With Dissolvi, his first release on Ghostly International (August 2018) and his most collaborative work to date — featuring Julianna Barwick, GABI, and a broader set of instrumentation overall — Hauschildt extends a vast, vibrating framework in which to consider the state of being. Songs are cerebral in orientation, but beyond explanation — references to solipsistic desires, modern-day surveillance, and physiological phenomena abound — the music is truly visceral and profoundly rich.

Just a year later, Hauschildt returns with Nonlin, an album that’s freer, leaner, and looser, both structurally and conceptually; less linear compared to its predecessor, but still captivating. Developed and recorded in several studios during and around the edges of tour — Chicago, Los Angeles, New York, Tbilisi, and Brussels — this material emulates an alienating encounter with a smattering of places, a replicant of culture shock, a solitary and stark experience with uncanny environments, melody and dissonance as oblique locales.

Nonlin finds Hauschildt evolving his palette of tools, integrating modular and granular synthesis. The improvisatory and generative nature of modular systems, when paired with his signature grid-oriented and hand-played techniques, guides these compositions slightly out of line to hypnotic effect.

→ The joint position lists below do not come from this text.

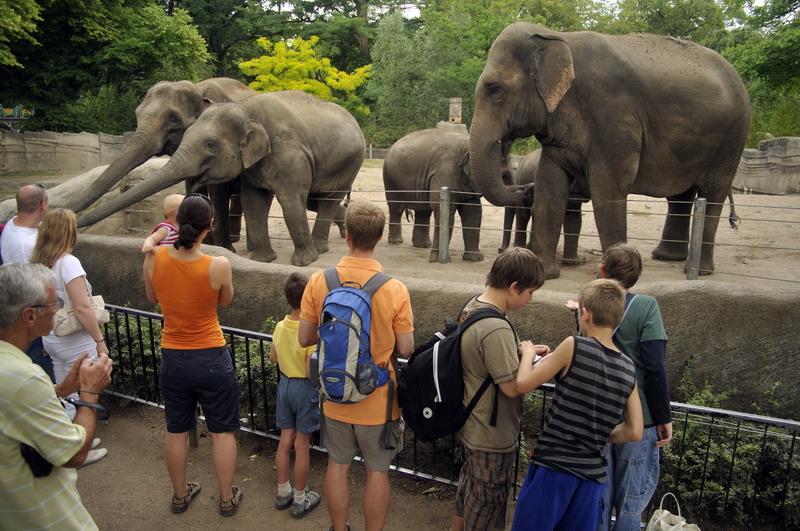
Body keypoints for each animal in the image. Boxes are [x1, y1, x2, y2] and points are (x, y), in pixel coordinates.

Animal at [77, 91, 365, 266]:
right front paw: (261, 261)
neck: (247, 108)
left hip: (348, 164)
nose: (74, 220)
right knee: (317, 200)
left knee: (326, 199)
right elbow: (253, 202)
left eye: (210, 145)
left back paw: (319, 250)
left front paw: (303, 263)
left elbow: (291, 199)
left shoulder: (289, 153)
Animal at [383, 128, 484, 263]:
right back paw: (397, 242)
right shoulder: (443, 174)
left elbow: (473, 212)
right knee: (396, 208)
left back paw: (423, 245)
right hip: (389, 179)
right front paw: (438, 260)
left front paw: (475, 259)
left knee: (423, 210)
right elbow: (444, 209)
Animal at [469, 22, 751, 278]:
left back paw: (698, 270)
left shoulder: (613, 113)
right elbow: (551, 184)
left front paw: (615, 276)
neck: (556, 36)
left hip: (733, 137)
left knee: (713, 194)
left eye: (494, 89)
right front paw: (544, 273)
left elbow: (608, 185)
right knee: (680, 196)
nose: (524, 189)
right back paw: (667, 257)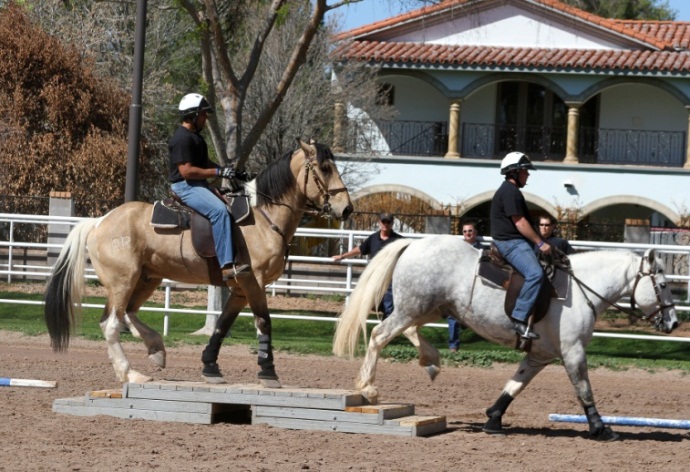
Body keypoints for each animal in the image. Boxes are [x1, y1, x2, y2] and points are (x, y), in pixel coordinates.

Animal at [45, 138, 352, 386]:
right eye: (325, 168)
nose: (347, 208)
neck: (264, 217)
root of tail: (99, 221)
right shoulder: (254, 282)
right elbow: (264, 322)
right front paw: (268, 372)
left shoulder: (239, 289)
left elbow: (222, 325)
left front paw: (210, 367)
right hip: (123, 281)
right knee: (111, 324)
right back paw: (131, 373)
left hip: (146, 279)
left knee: (128, 314)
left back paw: (156, 350)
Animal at [334, 236, 676, 442]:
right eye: (662, 285)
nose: (673, 322)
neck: (583, 288)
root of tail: (413, 244)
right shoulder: (573, 351)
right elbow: (584, 390)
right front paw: (601, 428)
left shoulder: (539, 355)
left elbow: (515, 385)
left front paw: (493, 419)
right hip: (415, 307)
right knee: (379, 335)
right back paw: (368, 387)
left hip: (428, 309)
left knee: (405, 331)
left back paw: (430, 361)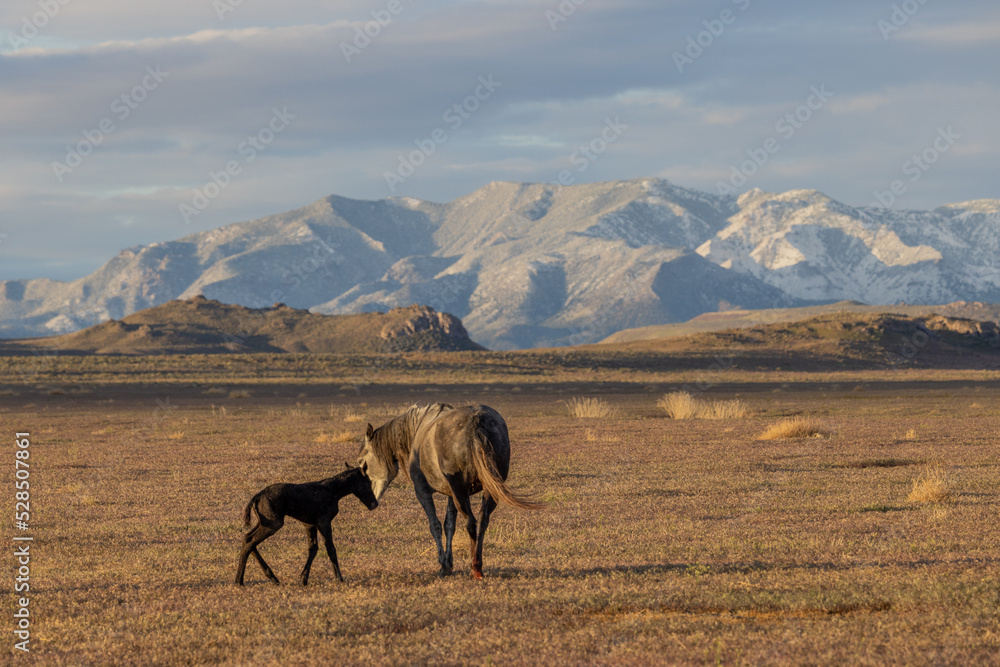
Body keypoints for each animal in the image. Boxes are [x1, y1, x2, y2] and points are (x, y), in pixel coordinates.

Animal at [234, 468, 378, 588]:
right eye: (368, 482)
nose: (374, 503)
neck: (332, 490)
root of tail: (257, 496)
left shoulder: (310, 524)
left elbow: (313, 548)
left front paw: (304, 579)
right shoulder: (323, 522)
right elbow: (330, 548)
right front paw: (339, 578)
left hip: (263, 523)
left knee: (247, 539)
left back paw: (271, 578)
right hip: (273, 524)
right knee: (250, 541)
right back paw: (239, 581)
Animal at [358, 402, 540, 580]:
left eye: (361, 462)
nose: (371, 501)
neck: (418, 427)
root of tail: (477, 422)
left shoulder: (423, 492)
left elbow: (435, 526)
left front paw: (444, 566)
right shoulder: (453, 495)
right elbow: (449, 525)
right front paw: (449, 562)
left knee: (471, 523)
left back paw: (475, 569)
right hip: (489, 491)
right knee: (482, 521)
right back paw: (478, 566)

Opener “Cloudloss” permeates the mix with an unsettling smog, which reappears and all but engulfs “A Planet Left Behind.” On cuts like “Attractor B” and “Subtractive Skies,” pockets of air rest between sequenced pulses, whose crumpling and flattening folds build into a restrained rapture of crisp frequencies and milky reverb-swallowed coruscations.

The album’s title track and centerpiece logs on to a foreign network, a fractured percussion signal that modulates and stutters into static amidst curious melodic sparkling in the hazy bandwidth. “Reverse Culture Music” casts an elegant and brooding stream of strings, pizzicato and churning bow from Chicago cellist Lia Kohl, against chiming minimalist synth frameworks. A surprising pattern emerges in the taciturn systems at work. Hauschildt continues to expand his already horizon-wide repertoire, here exploring the effects of corrupting coordinates; a flight subject to the collapsable abilities of time in remote spaces, a smearing of the axis to elegiac ends.